--- Supplied text ---

A few days back this was reported properly
(http://www.pgbuildfarm.org/cgi-bin/show_log.pl?nm=magpie&dt=2014-04-17%2000%3A07%3A36).
I doubt this is related to the LXC container, but I was running 4.9
version of the buildfarm client back then, while now it's running in
4.12. I'd guess this is the actual cause.

regards
Tomas

Re: buildfarm / handling (undefined) locales

From

Tom Lane

Date:

13 May 2014, 18:58:59

Tomas Vondra <tv@fuzzy.cz> writes:
> a few days ago I switched magpie into an LXC container, and while
> fixinig unrelated issue there, I noticed that although the tests seemed
> to run, some of the results are actually rubbish because of missing locales.

> So for example when the system misses cs_CZ.WIN-1250 (i.e. czech locale
> with windows codepage 1250), initdb actually did this

>     The files belonging to this database system will be owned by user
>     "pgbuild".
>     This user must also own the server process.

>     initdb: invalid locale name ""
>     initdb: invalid locale name ""

--- Material provided ---

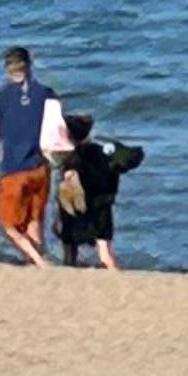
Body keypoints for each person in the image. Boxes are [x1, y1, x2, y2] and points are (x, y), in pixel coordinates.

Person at [0, 43, 55, 269]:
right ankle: (35, 263)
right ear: (30, 65)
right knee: (34, 221)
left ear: (7, 68)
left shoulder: (0, 99)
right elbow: (57, 131)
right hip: (41, 167)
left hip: (14, 169)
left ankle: (40, 262)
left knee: (8, 225)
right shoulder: (47, 94)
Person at [54, 108, 145, 270]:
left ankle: (70, 272)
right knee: (105, 252)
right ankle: (115, 275)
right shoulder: (102, 152)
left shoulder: (70, 160)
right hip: (102, 208)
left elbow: (66, 192)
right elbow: (133, 156)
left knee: (70, 252)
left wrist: (57, 218)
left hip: (77, 211)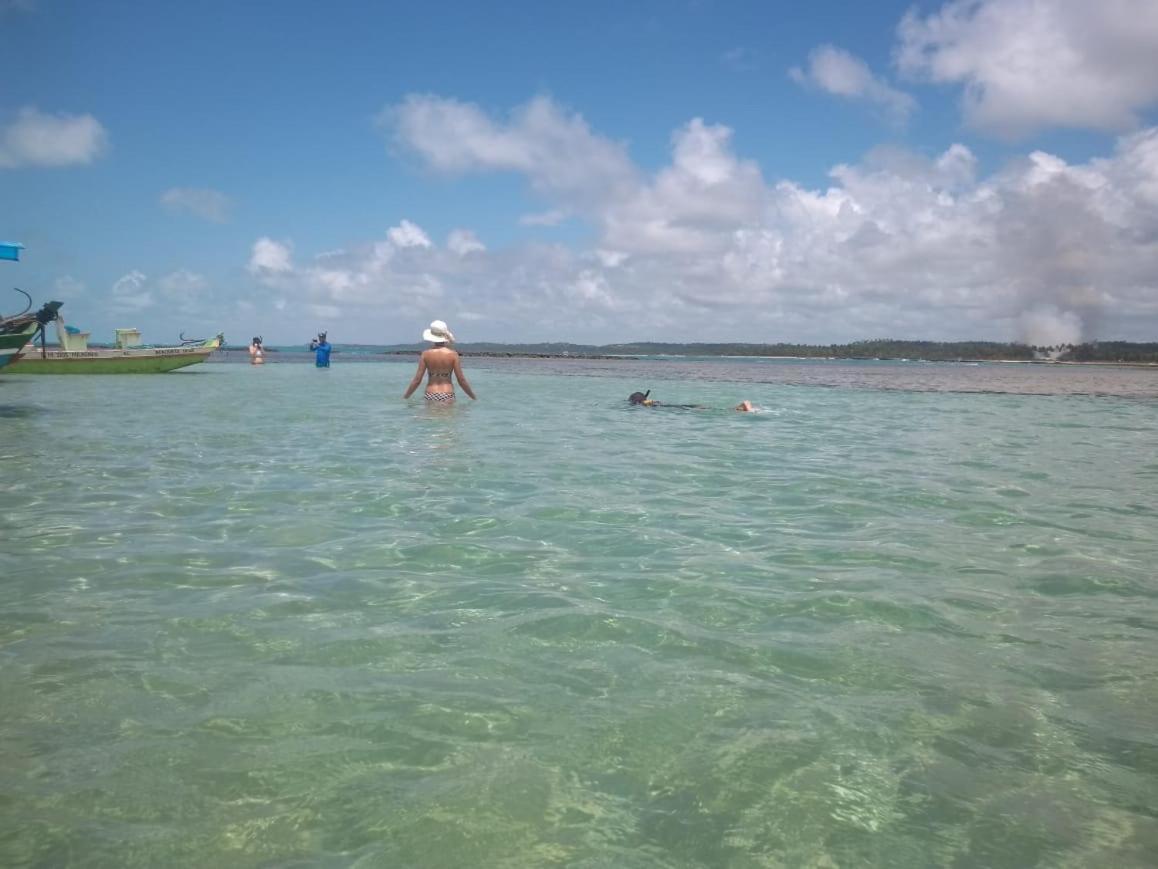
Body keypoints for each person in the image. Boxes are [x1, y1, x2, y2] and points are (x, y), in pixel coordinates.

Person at [403, 319, 477, 403]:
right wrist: (473, 397)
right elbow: (461, 380)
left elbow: (417, 380)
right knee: (446, 416)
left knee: (430, 417)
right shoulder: (453, 354)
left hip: (430, 393)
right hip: (447, 394)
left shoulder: (425, 354)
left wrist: (406, 396)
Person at [629, 390, 754, 411]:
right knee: (693, 407)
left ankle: (738, 408)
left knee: (695, 409)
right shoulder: (650, 401)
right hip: (669, 405)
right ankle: (737, 408)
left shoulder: (639, 404)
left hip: (669, 408)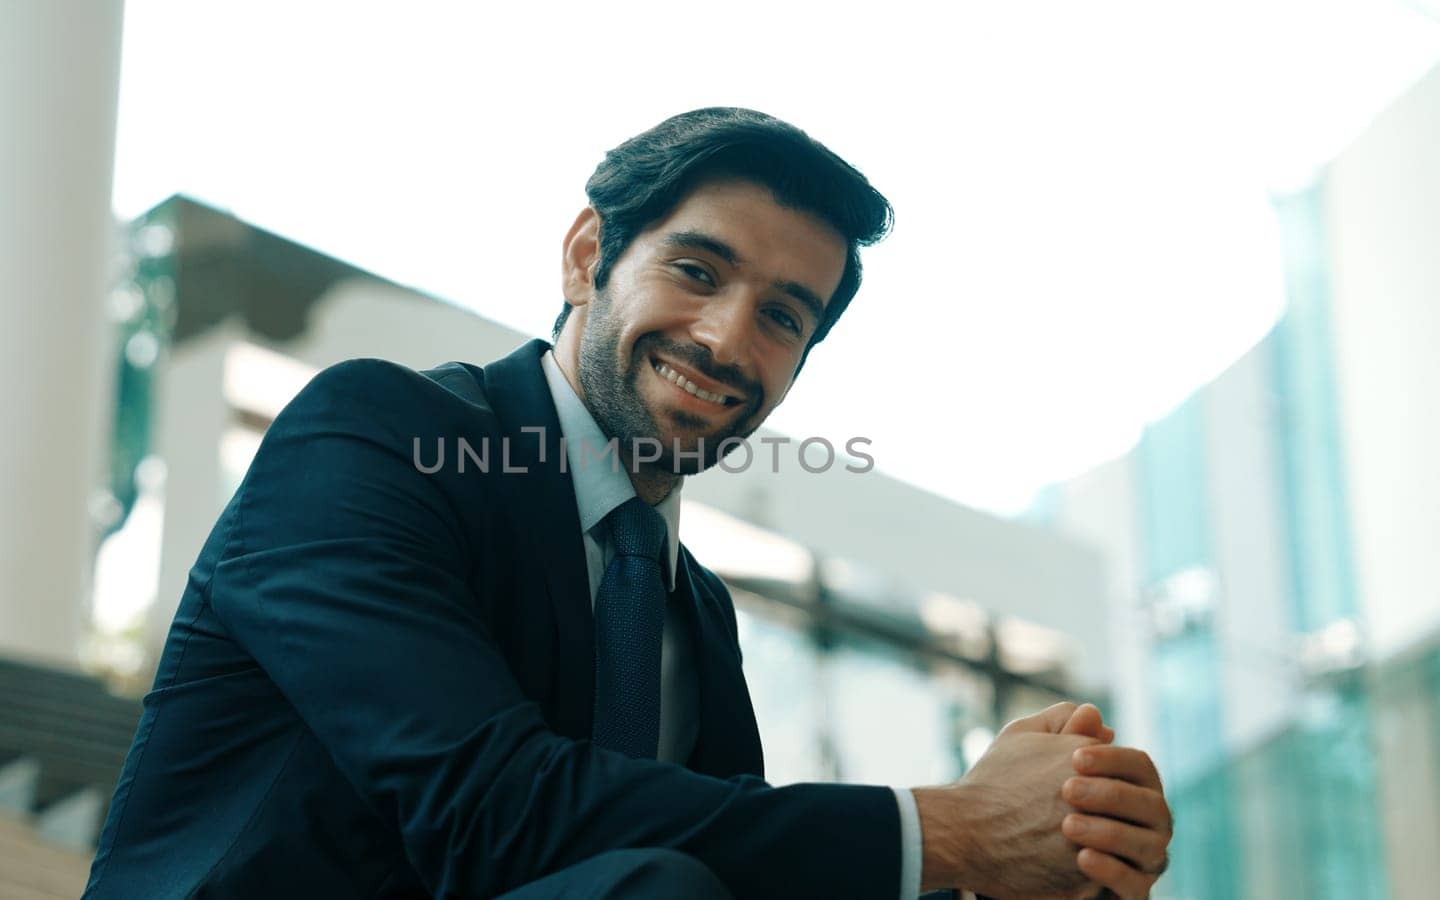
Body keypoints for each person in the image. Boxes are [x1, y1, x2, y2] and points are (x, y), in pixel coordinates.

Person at [83, 107, 1172, 899]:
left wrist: (1045, 846)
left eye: (783, 317)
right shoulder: (369, 439)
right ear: (587, 257)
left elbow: (739, 866)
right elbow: (490, 813)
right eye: (697, 272)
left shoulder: (691, 609)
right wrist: (958, 829)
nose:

---

Exercise requirements:
1. In the buildfarm locale thread, which version of the buildfarm client was running back when the failure was reported properly?
2. Return the stretch of the buildfarm locale thread from "A few days back" through "the actual cause.", copied word for word.
3. Resume the buildfarm locale thread from where it stops, keeping its style.

Results of the exercise:
1. Version 4.9.

2.
A few days back this was reported properly
(http://www.pgbuildfarm.org/cgi-bin/show_log.pl?nm=magpie&dt=2014-04-17%2000%3A07%3A36).
I doubt this is related to the LXC container, but I was running 4.9
version of the buildfarm client back then, while now it's running in
4.12. I'd guess this is the actual cause.

3.
>     initdb: invalid locale name ""
>     initdb: invalid locale name ""
>     initdb: invalid locale name ""
>     initdb: invalid locale name ""
>     The database cluster will be initialized with locale "C".
>     The default database encoding has accordingly been set to
>     "SQL_ASCII".
>     The default text search configuration will be set to "english".

Hm, I'm a bit confused as to what you actually did here.  The "invalid
locale name" bleats seem to indicate that no --locale or --lc_xxx options
were given on the command line; correct?  If so the issue is presumably
that the environment variable(s) were set to incorrect values.  While
we *could* abort in that situation, I've never heard of any program
that did; the normal response is to silently ignore the environment
variables and use C locale.  We're not being exactly silent about it
but I think the outcome is the expected one.

There is a comment in the code about this:
   /* should we exit here? */   if (res == NULL)       fprintf(stderr, _("%s: invalid locale name \"%s\"\n"),
   progname, locale);

but I think what's being questioned is whether an incorrect locale
name *given as a command line argument* should result in an abort.
That might be a good idea, but it looks like it'd require some
restructuring of the code to make it possible to distinguish the
case from bad-environment.

> Yeah, not really what we were shooting for. I've fixed this by defining
> the missing locales, and indeed - magpie now fails in plpython tests.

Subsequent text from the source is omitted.